Top of Records shown

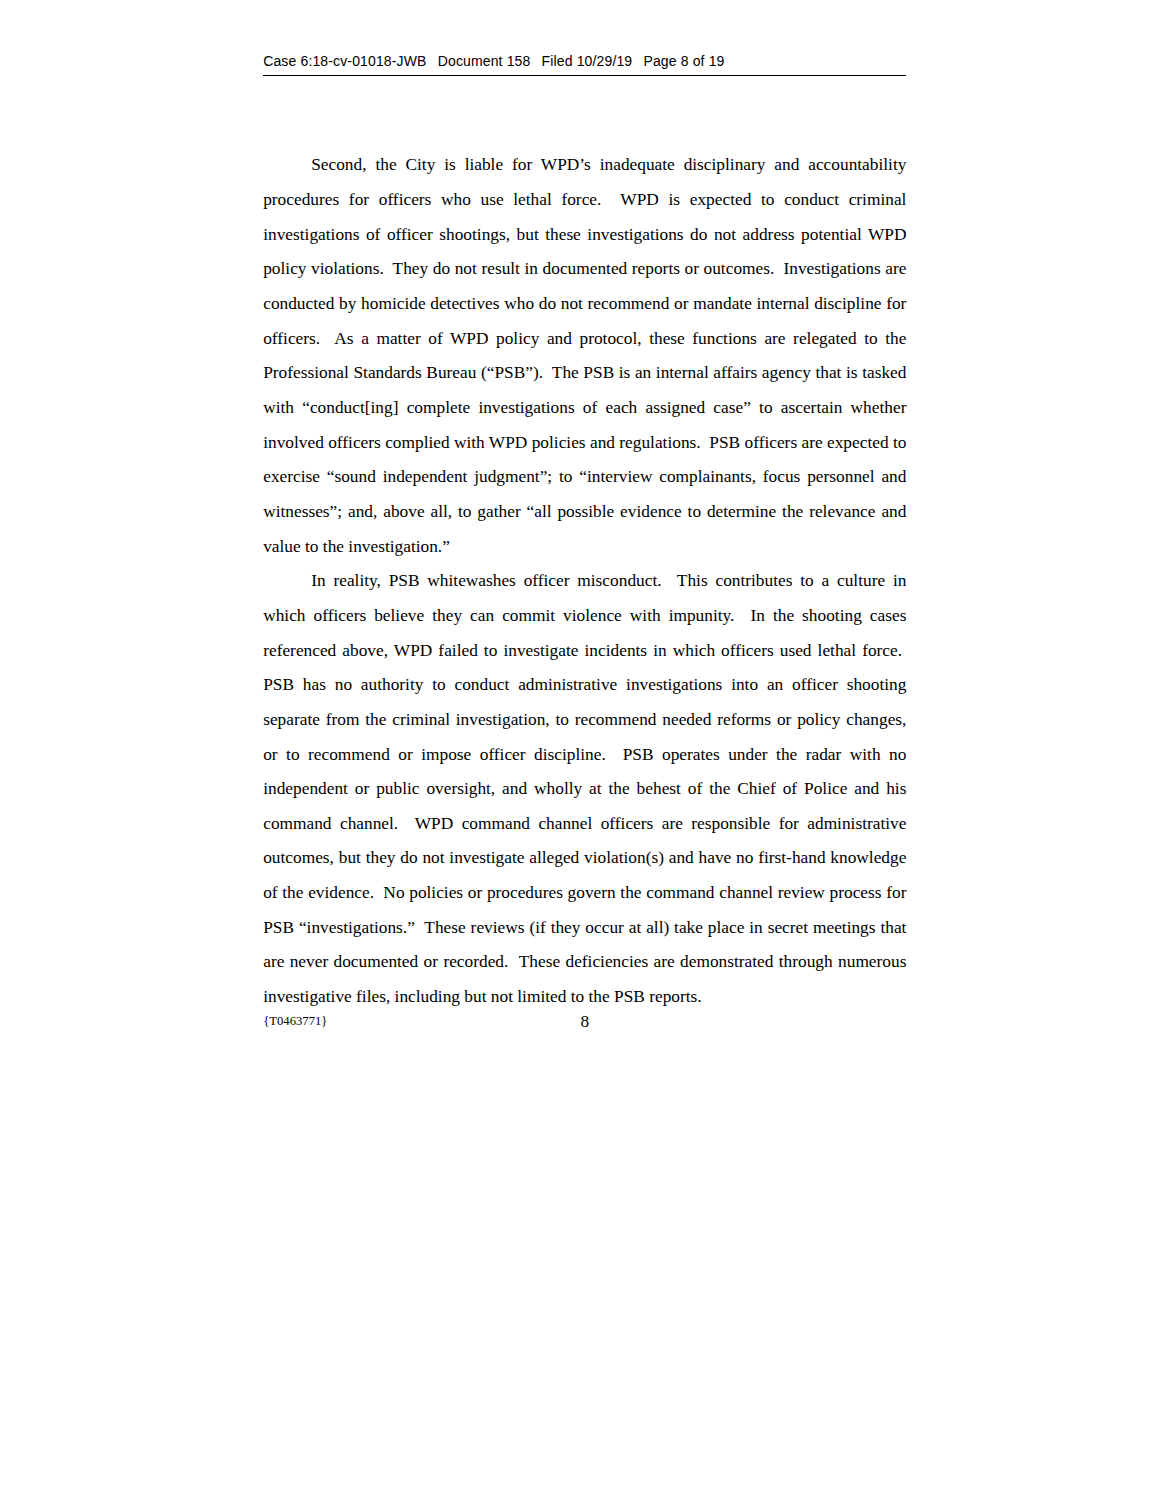Case 6:18-cv-01018-JWB Document 158 Filed 10/29/19 Page 8 of 19
Second, the City is liable for WPD’s inadequate disciplinary and accountability procedures for officers who use lethal force. WPD is expected to conduct criminal investigations of officer shootings, but these investigations do not address potential WPD policy violations. They do not result in documented reports or outcomes. Investigations are conducted by homicide detectives who do not recommend or mandate internal discipline for officers. As a matter of WPD policy and protocol, these functions are relegated to the Professional Standards Bureau (“PSB”). The PSB is an internal affairs agency that is tasked with “conduct[ing] complete investigations of each assigned case” to ascertain whether involved officers complied with WPD policies and regulations. PSB officers are expected to exercise “sound independent judgment”; to “interview complainants, focus personnel and witnesses”; and, above all, to gather “all possible evidence to determine the relevance and value to the investigation.”
In reality, PSB whitewashes officer misconduct. This contributes to a culture in which officers believe they can commit violence with impunity. In the shooting cases referenced above, WPD failed to investigate incidents in which officers used lethal force. PSB has no authority to conduct administrative investigations into an officer shooting separate from the criminal investigation, to recommend needed reforms or policy changes, or to recommend or impose officer discipline. PSB operates under the radar with no independent or public oversight, and wholly at the behest of the Chief of Police and his command channel. WPD command channel officers are responsible for administrative outcomes, but they do not investigate alleged violation(s) and have no first-hand knowledge of the evidence. No policies or procedures govern the command channel review process for PSB “investigations.” These reviews (if they occur at all) take place in secret meetings that are never documented or recorded. These deficiencies are demonstrated through numerous investigative files, including but not limited to the PSB reports.
{T0463771} 8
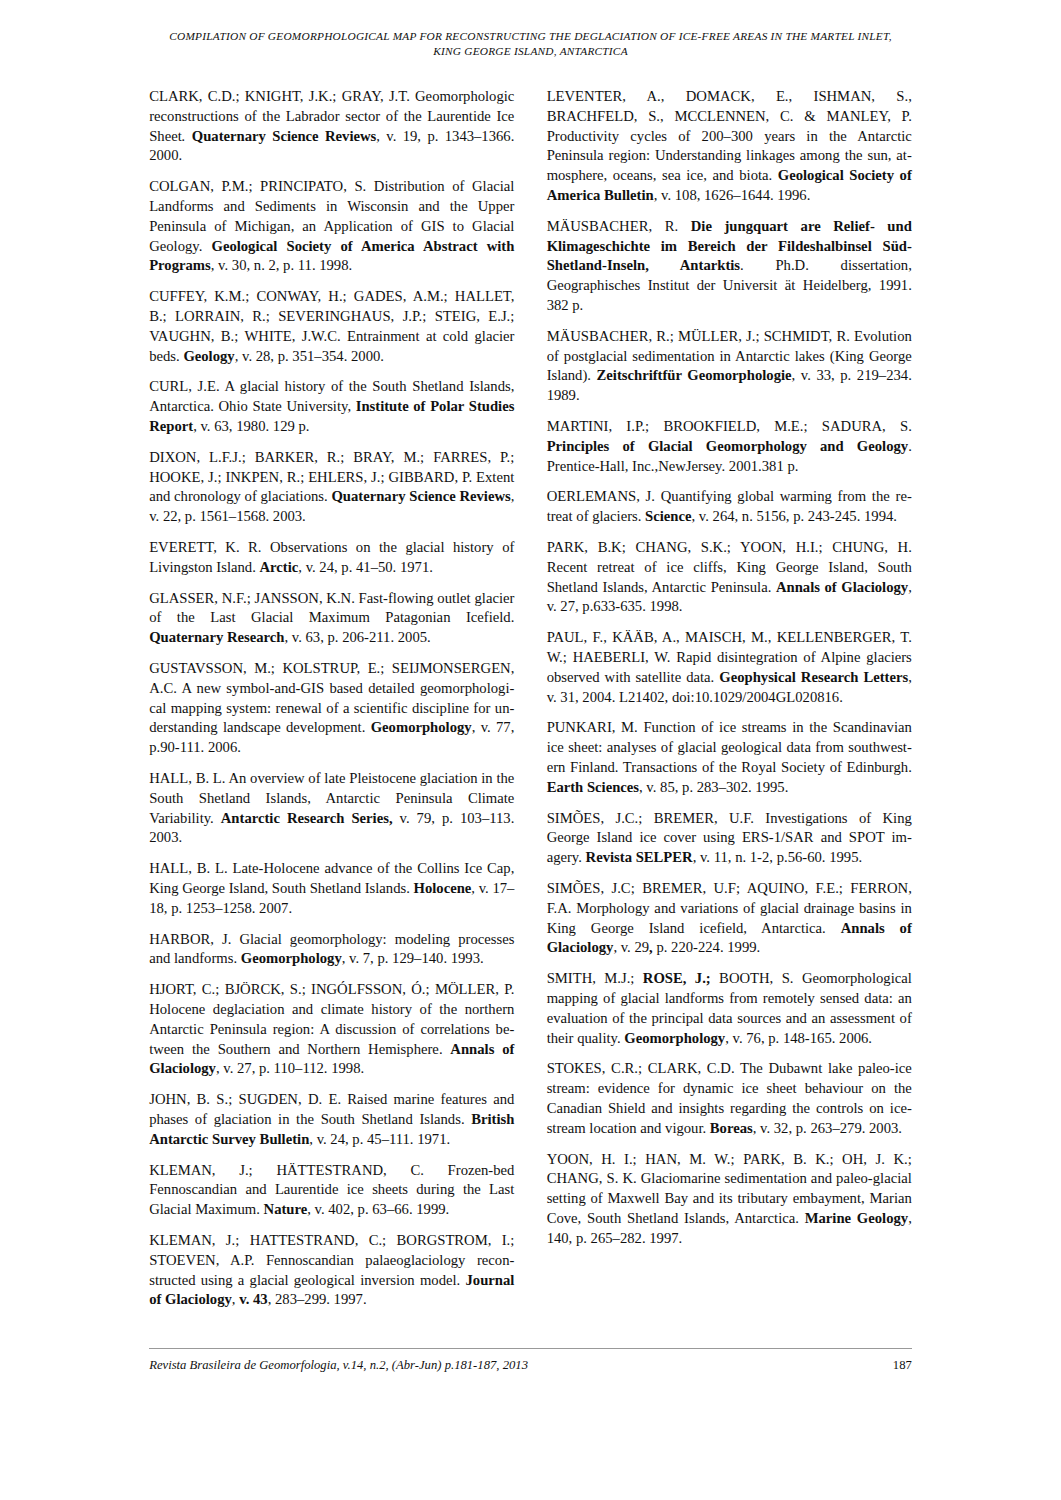Compilation of Geomorphological Map for Reconstructing the Deglaciation of Ice-Free Areas in the Martel Inlet,
King George Island, Antarctica
CLARK, C.D.; KNIGHT, J.K.; GRAY, J.T. Geomorphologic reconstructions of the Labrador sector of the Laurentide Ice Sheet. Quaternary Science Reviews, v. 19, p. 1343–1366. 2000.
COLGAN, P.M.; PRINCIPATO, S. Distribution of Glacial Landforms and Sediments in Wisconsin and the Upper Peninsula of Michigan, an Application of GIS to Glacial Geology. Geological Society of America Abstract with Programs, v. 30, n. 2, p. 11. 1998.
CUFFEY, K.M.; CONWAY, H.; GADES, A.M.; HALLET, B.; LORRAIN, R.; SEVERINGHAUS, J.P.; STEIG, E.J.; VAUGHN, B.; WHITE, J.W.C. Entrainment at cold glacier beds. Geology, v. 28, p. 351–354. 2000.
CURL, J.E. A glacial history of the South Shetland Islands, Antarctica. Ohio State University, Institute of Polar Studies Report, v. 63, 1980. 129 p.
DIXON, L.F.J.; BARKER, R.; BRAY, M.; FARRES, P.; HOOKE, J.; INKPEN, R.; EHLERS, J.; GIBBARD, P. Extent and chronology of glaciations. Quaternary Science Reviews, v. 22, p. 1561–1568. 2003.
EVERETT, K. R. Observations on the glacial history of Livingston Island. Arctic, v. 24, p. 41–50. 1971.
GLASSER, N.F.; JANSSON, K.N. Fast-flowing outlet glacier of the Last Glacial Maximum Patagonian Icefield. Quaternary Research, v. 63, p. 206-211. 2005.
GUSTAVSSON, M.; KOLSTRUP, E.; SEIJMONSERGEN, A.C. A new symbol-and-GIS based detailed geomorphological mapping system: renewal of a scientific discipline for understanding landscape development. Geomorphology, v. 77, p.90-111. 2006.
HALL, B. L. An overview of late Pleistocene glaciation in the South Shetland Islands, Antarctic Peninsula Climate Variability. Antarctic Research Series, v. 79, p. 103–113. 2003.
HALL, B. L. Late-Holocene advance of the Collins Ice Cap, King George Island, South Shetland Islands. Holocene, v. 17–18, p. 1253–1258. 2007.
HARBOR, J. Glacial geomorphology: modeling processes and landforms. Geomorphology, v. 7, p. 129–140. 1993.
HJORT, C.; BJÖRCK, S.; INGÓLFSSON, Ó.; MÖLLER, P. Holocene deglaciation and climate history of the northern Antarctic Peninsula region: A discussion of correlations between the Southern and Northern Hemisphere. Annals of Glaciology, v. 27, p. 110–112. 1998.
JOHN, B. S.; SUGDEN, D. E. Raised marine features and phases of glaciation in the South Shetland Islands. British Antarctic Survey Bulletin, v. 24, p. 45–111. 1971.
KLEMAN, J.; HÄTTESTRAND, C. Frozen-bed Fennoscandian and Laurentide ice sheets during the Last Glacial Maximum. Nature, v. 402, p. 63–66. 1999.
KLEMAN, J.; HATTESTRAND, C.; BORGSTROM, I.; STOEVEN, A.P. Fennoscandian palaeoglaciology reconstructed using a glacial geological inversion model. Journal of Glaciology, v. 43, 283–299. 1997.
LEVENTER, A., DOMACK, E., ISHMAN, S., BRACHFELD, S., MCCLENNEN, C. & MANLEY, P. Productivity cycles of 200–300 years in the Antarctic Peninsula region: Understanding linkages among the sun, atmosphere, oceans, sea ice, and biota. Geological Society of America Bulletin, v. 108, 1626–1644. 1996.
MÄUSBACHER, R. Die jungquart are Relief- und Klimageschichte im Bereich der Fildeshalbinsel Süd-Shetland-Inseln, Antarktis. Ph.D. dissertation, Geographisches Institut der Universit ät Heidelberg, 1991. 382 p.
MÄUSBACHER, R.; MÜLLER, J.; SCHMIDT, R. Evolution of postglacial sedimentation in Antarctic lakes (King George Island). Zeitschriftfür Geomorphologie, v. 33, p. 219–234. 1989.
MARTINI, I.P.; BROOKFIELD, M.E.; SADURA, S. Principles of Glacial Geomorphology and Geology. Prentice-Hall, Inc.,NewJersey. 2001.381 p.
OERLEMANS, J. Quantifying global warming from the retreat of glaciers. Science, v. 264, n. 5156, p. 243-245. 1994.
PARK, B.K; CHANG, S.K.; YOON, H.I.; CHUNG, H. Recent retreat of ice cliffs, King George Island, South Shetland Islands, Antarctic Peninsula. Annals of Glaciology, v. 27, p.633-635. 1998.
PAUL, F., KÄÄB, A., MAISCH, M., KELLENBERGER, T. W.; HAEBERLI, W. Rapid disintegration of Alpine glaciers observed with satellite data. Geophysical Research Letters, v. 31, 2004. L21402, doi:10.1029/2004GL020816.
PUNKARI, M. Function of ice streams in the Scandinavian ice sheet: analyses of glacial geological data from southwestern Finland. Transactions of the Royal Society of Edinburgh. Earth Sciences, v. 85, p. 283–302. 1995.
SIMÕES, J.C.; BREMER, U.F. Investigations of King George Island ice cover using ERS-1/SAR and SPOT imagery. Revista SELPER, v. 11, n. 1-2, p.56-60. 1995.
SIMÕES, J.C; BREMER, U.F; AQUINO, F.E.; FERRON, F.A. Morphology and variations of glacial drainage basins in King George Island icefield, Antarctica. Annals of Glaciology, v. 29, p. 220-224. 1999.
SMITH, M.J.; ROSE, J.; BOOTH, S. Geomorphological mapping of glacial landforms from remotely sensed data: an evaluation of the principal data sources and an assessment of their quality. Geomorphology, v. 76, p. 148-165. 2006.
STOKES, C.R.; CLARK, C.D. The Dubawnt lake paleo-ice stream: evidence for dynamic ice sheet behaviour on the Canadian Shield and insights regarding the controls on ice-stream location and vigour. Boreas, v. 32, p. 263–279. 2003.
YOON, H. I.; HAN, M. W.; PARK, B. K.; OH, J. K.; CHANG, S. K. Glaciomarine sedimentation and paleo-glacial setting of Maxwell Bay and its tributary embayment, Marian Cove, South Shetland Islands, Antarctica. Marine Geology, 140, p. 265–282. 1997.
Revista Brasileira de Geomorfologia, v.14, n.2, (Abr-Jun) p.181-187, 2013 187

Bottom of Records shown

_Problem to work on_
Would you set down only the lines above from the line with "Compilation of Geomorphological" to the line with "EVERETT, K. R.", both included, exactly as they stand and without the pictures?

_Result of the task_
Compilation of Geomorphological Map for Reconstructing the Deglaciation of Ice-Free Areas in the Martel Inlet,
King George Island, Antarctica
CLARK, C.D.; KNIGHT, J.K.; GRAY, J.T. Geomorphologic reconstructions of the Labrador sector of the Laurentide Ice Sheet. Quaternary Science Reviews, v. 19, p. 1343–1366. 2000.
COLGAN, P.M.; PRINCIPATO, S. Distribution of Glacial Landforms and Sediments in Wisconsin and the Upper Peninsula of Michigan, an Application of GIS to Glacial Geology. Geological Society of America Abstract with Programs, v. 30, n. 2, p. 11. 1998.
CUFFEY, K.M.; CONWAY, H.; GADES, A.M.; HALLET, B.; LORRAIN, R.; SEVERINGHAUS, J.P.; STEIG, E.J.; VAUGHN, B.; WHITE, J.W.C. Entrainment at cold glacier beds. Geology, v. 28, p. 351–354. 2000.
CURL, J.E. A glacial history of the South Shetland Islands, Antarctica. Ohio State University, Institute of Polar Studies Report, v. 63, 1980. 129 p.
DIXON, L.F.J.; BARKER, R.; BRAY, M.; FARRES, P.; HOOKE, J.; INKPEN, R.; EHLERS, J.; GIBBARD, P. Extent and chronology of glaciations. Quaternary Science Reviews, v. 22, p. 1561–1568. 2003.
EVERETT, K. R. Observations on the glacial history of Livingston Island. Arctic, v. 24, p. 41–50. 1971.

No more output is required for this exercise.